EIB will Jugendarbeitslosigkeit in Europa bekämpfen

Warteschlange vor einem Arbeitsamt in Madrid

Berlin – Die Europäische Investitionsbank (EIB) plant im Kampf gegen die in einigen EU-Ländern extrem hohe Jugendarbeitslosigkeit ein Milliarden-Programm. Das kündigt EIB-Präsident Werner Hoyer in der «Bild»-Zeitung vom Montag an.

«Die EU Bank stellt in diesem und in den kommenden beiden Jahren fast 70 Milliarden Euro jährlich zur Bewältigung der Krise und zur Bekämpfung der Arbeitslosigkeit zur Verfügung», sagt Hoyer laut Vorabbericht. Das sei ein Anstieg um mehr als 40 Prozent. Es sei auch ein klares Signal, dass die EU die Mitglieder, die zur Haushaltskonsolidierung und zur Stärkung ihrer Wettbewerbsfähigkeit schmerzliche Einsparungen und Reformen vornehmen müssten, nicht im Stich lasse, so Hoyer.

Anreize für Firmen schaffen
Die Vergabe zinsgünstiger Kredite soll Hoyer zufolge an die Schaffung von Lehrstellen gekoppelt werden. «Für die Europäische Investitionsbank spielt die Bekämpfung der Jugendarbeitslosigkeit eine herausragende Rolle», sagte er. Daher sollten unter anderem die Konditionen der EIB-Kredite als Anreiz für Firmen genutzt werden, damit diese Jugendlichen eine Chance böten.

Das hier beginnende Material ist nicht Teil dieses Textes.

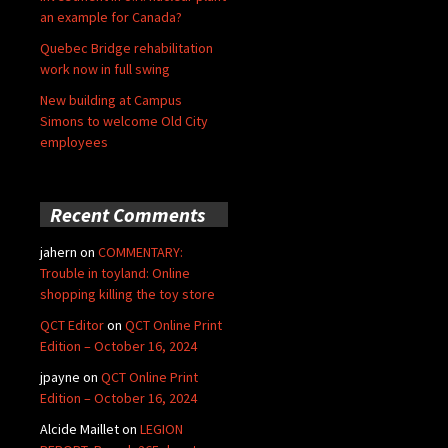
an example for Canada?
Quebec Bridge rehabilitation
work now in full swing
New building at Campus
Simons to welcome Old City
employees
Recent Comments
jahern
on
COMMENTARY:
Trouble in toyland: Online
shopping killing the toy store
QCT Editor
on
QCT Online Print
Edition – October 16, 2024
jpayne
on
QCT Online Print
Edition – October 16, 2024
Alcide Maillet
on
LEGION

Van Rompuy fordert mehr Anstrengungen gegen Jugendarbeitslosigkeit
EU-Ratspräsident Herman Van Rompuy hat die Staats- und Regierungschefs der 27 EU-Staaten zu mehr Anstrengungen im Kampf gegen die Jugendarbeitslosigkeit aufgefordert. Bei ihrem Gipfeltreffen am 27./28. Juni sollten sie Schritte einleiten, um die Zukunftsaussichten der Jugendlichen zu verbessern, heisst es in einem am Samstag in Brüssel veröffentlichten Schreiben Van Rompuys. Van Rompuy forderte die Staats- und Regierungschefs auf, im Juni eine bereits im Februar von den Arbeitsministern beschlossene «Jobgarantie» zu bekräftigen: Demnach soll jeder Jugendliche vier Monate nach Schulabschluss eine Arbeit, einen Ausbildungsplatz oder eine Weiterbildungsmöglichkeit erhalten.

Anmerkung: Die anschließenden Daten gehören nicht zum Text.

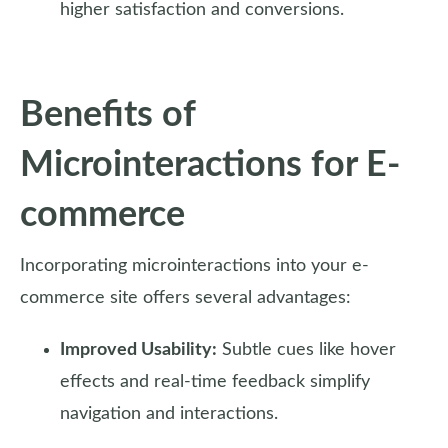
higher satisfaction and conversions.
Benefits of
Microinteractions for E-
commerce
Incorporating microinteractions into your e-
commerce site offers several advantages:
Improved Usability:
Subtle cues like hover
effects and real-time feedback simplify
navigation and interactions.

Die Staats- und Regierungschefs müssen nach den Worten von Van Rompuy auch Vorbereitungen treffen, um dafür zu sorgen, dass sechs Milliarden Euro aus dem EU-Haushalt für eine Initiative zur Beschäftigung von Jugendlichen tatsächlich vom Januar 2014 an tatsächlich ausgegeben werden könnten. Nationale Anstrengungen, beispielsweise eine Konferenz am 3. Juli in Berlin unter Vorsitz von Bundeskanzlerin Angela Merkel, seien wichtig.

Auch die neue italienische Regierung will das Problem nun endlich konsequent angehen: Italiens Arbeitsminister Enrico Giovannini will mit mehreren Massnahmen gegen die hohe Jugendarbeitslosigkeit in dem Krisenland kämpfen. Rund zwölf Milliarden Euro will die Regierung nach dem EU-Gipfel im Juni dafür zur Verfügung stellen.

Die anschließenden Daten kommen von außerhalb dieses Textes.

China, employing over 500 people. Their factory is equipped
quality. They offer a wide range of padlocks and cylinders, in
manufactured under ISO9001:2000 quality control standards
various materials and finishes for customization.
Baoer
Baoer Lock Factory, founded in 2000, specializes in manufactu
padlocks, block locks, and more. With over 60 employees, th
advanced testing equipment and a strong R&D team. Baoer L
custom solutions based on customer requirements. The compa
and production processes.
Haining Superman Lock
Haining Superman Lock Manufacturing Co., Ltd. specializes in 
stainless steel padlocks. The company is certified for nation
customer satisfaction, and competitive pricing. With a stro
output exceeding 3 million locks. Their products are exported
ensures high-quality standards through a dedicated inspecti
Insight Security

Jeder vierte Jugendliche in der EU ohne Job
Schnelles Handeln tut Not: Im Februar waren in der EU 5,7 Millionen junge Leute unter 25 Jahren arbeitslos. Mit 23,5 Prozent lag deren Arbeitslosenquote deutlich über der Gesamtquote von 10,9 Prozent. Im Griechenland liegt die Jugendarbeitslosigkeit bei 70 Prozent. In Spanien haben 55 Prozent der jungen Leute keine Arbeit, in Italien sind es fast 40 Prozent.